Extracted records
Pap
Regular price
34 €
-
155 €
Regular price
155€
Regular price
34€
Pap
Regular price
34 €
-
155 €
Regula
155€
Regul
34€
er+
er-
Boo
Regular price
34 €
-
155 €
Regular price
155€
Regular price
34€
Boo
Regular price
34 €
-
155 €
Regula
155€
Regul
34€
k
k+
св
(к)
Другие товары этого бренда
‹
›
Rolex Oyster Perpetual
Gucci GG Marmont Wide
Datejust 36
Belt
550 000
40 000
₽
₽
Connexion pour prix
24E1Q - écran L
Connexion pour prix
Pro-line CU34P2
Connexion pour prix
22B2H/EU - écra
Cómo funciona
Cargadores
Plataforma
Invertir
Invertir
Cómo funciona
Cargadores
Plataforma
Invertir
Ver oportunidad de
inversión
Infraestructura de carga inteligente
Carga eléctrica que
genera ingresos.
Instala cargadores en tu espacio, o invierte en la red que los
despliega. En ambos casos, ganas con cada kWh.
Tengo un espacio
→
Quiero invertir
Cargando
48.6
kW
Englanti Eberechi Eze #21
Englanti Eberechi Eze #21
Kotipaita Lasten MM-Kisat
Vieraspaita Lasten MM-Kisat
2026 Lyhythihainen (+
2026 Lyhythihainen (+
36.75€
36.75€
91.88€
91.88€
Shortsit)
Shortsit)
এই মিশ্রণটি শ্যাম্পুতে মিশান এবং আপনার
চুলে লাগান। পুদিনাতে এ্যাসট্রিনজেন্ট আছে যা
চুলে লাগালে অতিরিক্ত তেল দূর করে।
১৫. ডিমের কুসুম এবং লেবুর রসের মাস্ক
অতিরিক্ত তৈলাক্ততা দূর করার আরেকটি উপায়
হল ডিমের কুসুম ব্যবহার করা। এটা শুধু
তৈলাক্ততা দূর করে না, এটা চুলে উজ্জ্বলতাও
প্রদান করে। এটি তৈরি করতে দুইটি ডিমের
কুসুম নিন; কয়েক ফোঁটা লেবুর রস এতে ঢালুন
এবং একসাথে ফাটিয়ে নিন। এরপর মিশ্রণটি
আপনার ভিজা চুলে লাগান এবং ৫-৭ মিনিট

▶ [Task]:
Copy every line of the records, leaving nothing out.

▶ [Answer to this task]:
Pap
Regular price
34 €
-
155 €
Regular price
155€
Regular price
34€
Pap
Regular price
34 €
-
155 €
Regula
155€
Regul
34€
er+
er-
Boo
Regular price
34 €
-
155 €
Regular price
155€
Regular price
34€
Boo
Regular price
34 €
-
155 €
Regula
155€
Regul
34€
k
k+
св
(к)
Другие товары этого бренда
‹
›
Rolex Oyster Perpetual
Gucci GG Marmont Wide
Datejust 36
Belt
550 000
40 000
₽
₽
Connexion pour prix
24E1Q - écran L
Connexion pour prix
Pro-line CU34P2
Connexion pour prix
22B2H/EU - écra
Cómo funciona
Cargadores
Plataforma
Invertir
Invertir
Cómo funciona
Cargadores
Plataforma
Invertir
Ver oportunidad de
inversión
Infraestructura de carga inteligente
Carga eléctrica que
genera ingresos.
Instala cargadores en tu espacio, o invierte en la red que los
despliega. En ambos casos, ganas con cada kWh.
Tengo un espacio
→
Quiero invertir
Cargando
48.6
kW
Englanti Eberechi Eze #21
Englanti Eberechi Eze #21
Kotipaita Lasten MM-Kisat
Vieraspaita Lasten MM-Kisat
2026 Lyhythihainen (+
2026 Lyhythihainen (+
36.75€
36.75€
91.88€
91.88€
Shortsit)
Shortsit)
এই মিশ্রণটি শ্যাম্পুতে মিশান এবং আপনার
চুলে লাগান। পুদিনাতে এ্যাসট্রিনজেন্ট আছে যা
চুলে লাগালে অতিরিক্ত তেল দূর করে।
১৫. ডিমের কুসুম এবং লেবুর রসের মাস্ক
অতিরিক্ত তৈলাক্ততা দূর করার আরেকটি উপায়
হল ডিমের কুসুম ব্যবহার করা। এটা শুধু
তৈলাক্ততা দূর করে না, এটা চুলে উজ্জ্বলতাও
প্রদান করে। এটি তৈরি করতে দুইটি ডিমের
কুসুম নিন; কয়েক ফোঁটা লেবুর রস এতে ঢালুন
এবং একসাথে ফাটিয়ে নিন। এরপর মিশ্রণটি
আপনার ভিজা চুলে লাগান এবং ৫-৭ মিনিট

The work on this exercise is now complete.